→ **Passage to read**:
Operating System - HP-UX
1837035 Members
2744 Online
110111 Solutions
New Discussion

Re: Replacing a failing ext scsi drive

 
SOLVED
Go to solution
Stuart McKay
Advisor

Replacing a failing ext scsi drive

I have a failing external SCSI disk that I need to replace. My idea is to add a new disk and move the file system across, basically.

/dev/dsk/c0t8d0 -- failing disk
lvol8 -- /var
lvol9 -- /disk1
lvol10 -- /disk2
lvol11 -- /disk3 are all on this disk under vg00.

If I add the new disk as /dev/dsk/c0t9d0 and create vg01, can I use sam or command line arg's to move these across to the new disk??
18 REPLIES 18
Adisuria Wangsadinata_1
Honored Contributor

Re: Replacing a failing ext scsi drive

Hi Stuart,

First you need to make sure that the data on the disk still accessable. And do backup on the data while you still be able to do that.

For lvol9, lvol10, lvol11, you can add the new disk and create vg01. Add the disk using basic LVM command plus frecover command (see the man page of frecover) will help you on these tasks.

But for lvol8 which is /var, it's still better if you put this file system on vg00.

Check the document at this url, hope this will help you to replace the faulty disk on your system :

http://www.docs.hp.com/en/5991-1236/When_Good_Disks_Go_Bad.pdf

Hope this information can help you.

Cheers,
AW
now working, next not working ... that's unix
Rajeev  Shukla
Honored Contributor

Re: Replacing a failing ext scsi drive

The easiest way would be if you have mirroring (HPUX Mirror) software installed.
In which case you can add this new disk in the same VG and mirror all lvol's in the failing disk to the new disk and then remove the mirror copy from the failling disk.

Or do a pvmove and move each lvol's from the failing disk to the new replaced disk.

Stuart McKay
Advisor

Re: Replacing a failing ext scsi drive

The disk is still accessible and I am backing it up right now.

I'll have a look at the link you supplied and get back to you with any outcome.

Thanks.
Devender Khatana
Honored Contributor
Solution

Re: Replacing a failing ext scsi drive

Hi,

The solution for this will be very simple if your data is still accessible.

1.Complete taking backup of the failing disk.

2. Add another disk to vg00.
#pvcreate /dev/dsk/c0t9d0
#vgextend /dev/vg00

3. Move all the extents of failing disk to the new disk. The size of the new disk should be atleast equal or more than the size of the current disk.
#pvmove /dev/dsk/c0t8d0 /dev/dsk/c0t9d0

4. Verify that failing disk has no more PE allocated.
#pvdisplay -v /dev/dsk/c0t9d0

5.Reduce VG from the failing disk.

→ **To be done**:
(1) Check (a), (b) and (c) against the thread on replacing a failing SCSI drive, answering yes or no for each and quoting the words that decide it. (a) The failing disk is /dev/dsk/c0t8d0. (b) One reply advises placing /var on vg01. (c) The new disk may be smaller than the disk being replaced.
(2) Go on with the thread on replacing a failing SCSI drive, starting after its final line.

→ **Information provided**:
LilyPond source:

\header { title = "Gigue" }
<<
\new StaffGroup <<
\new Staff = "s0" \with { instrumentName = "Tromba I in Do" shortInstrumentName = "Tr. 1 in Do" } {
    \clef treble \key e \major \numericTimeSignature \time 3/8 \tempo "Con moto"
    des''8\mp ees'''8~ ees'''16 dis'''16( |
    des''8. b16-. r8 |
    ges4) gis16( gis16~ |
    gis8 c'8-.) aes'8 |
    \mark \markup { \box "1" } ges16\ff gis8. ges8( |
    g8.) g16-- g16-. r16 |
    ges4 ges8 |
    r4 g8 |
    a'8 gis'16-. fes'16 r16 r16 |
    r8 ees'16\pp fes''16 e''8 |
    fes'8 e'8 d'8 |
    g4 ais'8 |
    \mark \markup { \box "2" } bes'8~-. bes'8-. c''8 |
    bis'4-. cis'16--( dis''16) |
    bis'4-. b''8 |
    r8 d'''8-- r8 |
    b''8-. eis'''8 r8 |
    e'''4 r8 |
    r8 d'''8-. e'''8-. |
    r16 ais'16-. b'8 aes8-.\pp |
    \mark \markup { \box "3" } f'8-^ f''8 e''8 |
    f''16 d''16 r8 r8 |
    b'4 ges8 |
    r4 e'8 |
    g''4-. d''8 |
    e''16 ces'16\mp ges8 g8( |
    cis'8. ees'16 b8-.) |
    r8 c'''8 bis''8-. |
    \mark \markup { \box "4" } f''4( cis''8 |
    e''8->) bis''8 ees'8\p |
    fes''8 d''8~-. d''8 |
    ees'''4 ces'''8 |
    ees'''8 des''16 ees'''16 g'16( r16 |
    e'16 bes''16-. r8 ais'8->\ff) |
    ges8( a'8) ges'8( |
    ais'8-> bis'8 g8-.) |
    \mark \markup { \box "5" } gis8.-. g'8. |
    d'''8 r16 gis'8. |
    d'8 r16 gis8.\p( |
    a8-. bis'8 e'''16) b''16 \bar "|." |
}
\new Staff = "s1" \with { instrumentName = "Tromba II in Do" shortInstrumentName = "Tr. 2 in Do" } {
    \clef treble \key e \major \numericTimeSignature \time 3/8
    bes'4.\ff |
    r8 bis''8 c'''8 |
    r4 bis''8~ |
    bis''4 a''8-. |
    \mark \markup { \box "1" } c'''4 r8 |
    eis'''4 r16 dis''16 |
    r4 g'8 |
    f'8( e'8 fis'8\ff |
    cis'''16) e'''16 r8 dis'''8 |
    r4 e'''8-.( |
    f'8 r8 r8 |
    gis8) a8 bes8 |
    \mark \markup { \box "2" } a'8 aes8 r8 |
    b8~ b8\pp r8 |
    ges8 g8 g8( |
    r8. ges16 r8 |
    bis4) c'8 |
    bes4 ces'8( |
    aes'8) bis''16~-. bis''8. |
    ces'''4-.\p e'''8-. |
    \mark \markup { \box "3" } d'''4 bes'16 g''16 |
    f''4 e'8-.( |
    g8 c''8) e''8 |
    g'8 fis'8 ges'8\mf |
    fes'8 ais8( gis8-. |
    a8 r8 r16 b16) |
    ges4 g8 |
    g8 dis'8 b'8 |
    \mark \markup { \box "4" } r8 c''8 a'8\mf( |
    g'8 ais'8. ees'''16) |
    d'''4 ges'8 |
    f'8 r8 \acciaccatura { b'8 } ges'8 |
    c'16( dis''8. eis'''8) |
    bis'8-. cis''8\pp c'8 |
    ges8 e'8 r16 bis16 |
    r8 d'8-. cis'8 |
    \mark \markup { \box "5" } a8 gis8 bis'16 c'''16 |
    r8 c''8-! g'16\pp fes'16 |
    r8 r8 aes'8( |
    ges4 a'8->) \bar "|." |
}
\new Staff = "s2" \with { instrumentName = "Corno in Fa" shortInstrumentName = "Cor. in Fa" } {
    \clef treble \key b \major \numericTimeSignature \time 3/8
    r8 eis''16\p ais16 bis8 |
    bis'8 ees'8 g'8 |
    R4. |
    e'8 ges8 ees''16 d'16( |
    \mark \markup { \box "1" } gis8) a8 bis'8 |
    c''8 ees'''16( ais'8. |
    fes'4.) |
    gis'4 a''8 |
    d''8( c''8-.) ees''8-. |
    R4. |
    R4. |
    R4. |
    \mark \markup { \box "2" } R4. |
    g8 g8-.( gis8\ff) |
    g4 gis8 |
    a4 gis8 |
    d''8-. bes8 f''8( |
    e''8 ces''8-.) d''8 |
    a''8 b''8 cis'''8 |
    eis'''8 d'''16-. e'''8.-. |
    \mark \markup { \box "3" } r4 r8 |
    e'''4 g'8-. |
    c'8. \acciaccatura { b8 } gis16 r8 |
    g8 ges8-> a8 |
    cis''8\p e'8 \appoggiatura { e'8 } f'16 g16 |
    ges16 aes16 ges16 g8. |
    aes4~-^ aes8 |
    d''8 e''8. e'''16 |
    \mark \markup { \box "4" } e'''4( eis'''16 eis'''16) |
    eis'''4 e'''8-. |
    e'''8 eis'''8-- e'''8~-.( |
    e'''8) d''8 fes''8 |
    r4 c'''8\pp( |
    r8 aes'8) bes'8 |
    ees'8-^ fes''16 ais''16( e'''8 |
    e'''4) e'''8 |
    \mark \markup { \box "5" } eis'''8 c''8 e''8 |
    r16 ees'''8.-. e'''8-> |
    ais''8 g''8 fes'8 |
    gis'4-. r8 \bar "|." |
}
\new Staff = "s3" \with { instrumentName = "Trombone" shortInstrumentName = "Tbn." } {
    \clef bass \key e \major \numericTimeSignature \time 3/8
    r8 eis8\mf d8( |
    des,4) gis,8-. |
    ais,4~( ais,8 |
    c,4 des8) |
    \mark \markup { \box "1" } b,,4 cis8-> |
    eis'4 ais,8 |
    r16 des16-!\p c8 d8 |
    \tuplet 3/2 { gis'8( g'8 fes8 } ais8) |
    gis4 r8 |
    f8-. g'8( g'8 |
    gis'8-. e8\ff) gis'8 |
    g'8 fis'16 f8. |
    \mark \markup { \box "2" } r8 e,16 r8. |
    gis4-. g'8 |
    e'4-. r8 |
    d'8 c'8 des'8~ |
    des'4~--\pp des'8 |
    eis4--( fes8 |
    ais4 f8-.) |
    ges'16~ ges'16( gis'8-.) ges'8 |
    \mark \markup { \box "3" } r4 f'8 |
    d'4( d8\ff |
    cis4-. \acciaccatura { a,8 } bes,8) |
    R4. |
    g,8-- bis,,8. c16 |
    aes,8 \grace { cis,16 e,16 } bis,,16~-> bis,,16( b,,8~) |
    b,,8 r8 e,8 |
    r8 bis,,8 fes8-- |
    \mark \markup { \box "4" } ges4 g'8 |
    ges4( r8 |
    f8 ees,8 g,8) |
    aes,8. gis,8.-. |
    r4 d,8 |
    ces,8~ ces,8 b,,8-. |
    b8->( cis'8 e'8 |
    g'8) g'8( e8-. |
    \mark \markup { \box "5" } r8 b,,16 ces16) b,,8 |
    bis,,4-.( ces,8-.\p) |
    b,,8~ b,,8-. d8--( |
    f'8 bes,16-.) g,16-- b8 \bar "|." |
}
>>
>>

→ **Written answers**:
(1)
(a) Yes: "/dev/dsk/c0t8d0 -- failing disk"
(b) No: "But for lvol8 which is /var, it's still better if you put this file system on vg00."
(c) No: "The size of the new disk should be atleast equal or more than the size of the current disk."

(2)
#vgreduce /dev/vg00 /dev/dsk/c0t8d0

Note- Step 3 & 4 can be automatically performed when you go for option five but it is safe to do it as mentioned.

HTH,
Devender
Impossible itself mentions "I m possible"
Stuart McKay
Advisor

Re: Replacing a failing ext scsi drive

OK, after performing my backup, adding the new disk, I get part of the way through pvmove and this happened.

SCSI LUN..........: 0x00

I/O Log Event Data:

Driver Status Code..................: 0x0000007C
Length of Logged Hardware Status....: 22 bytes.
Offset to Logged Manager Information: 24 bytes.
Length of Logged Manager Information: 34 bytes.

Hardware Status:

Raw H/W Status:
0x0000: 00 00 00 02 F0 00 03 00 83 E6 E2 0A 00 00 00 00
0x0010: 11 00 E4 80 00 8C

SCSI Status...: CHECK CONDITION (0x02)
Indicates that a contingent allegiance condition has occurred. Any
error, exception, or abnormal condition that causes sense data to be
set will produce the CHECK CONDITION status.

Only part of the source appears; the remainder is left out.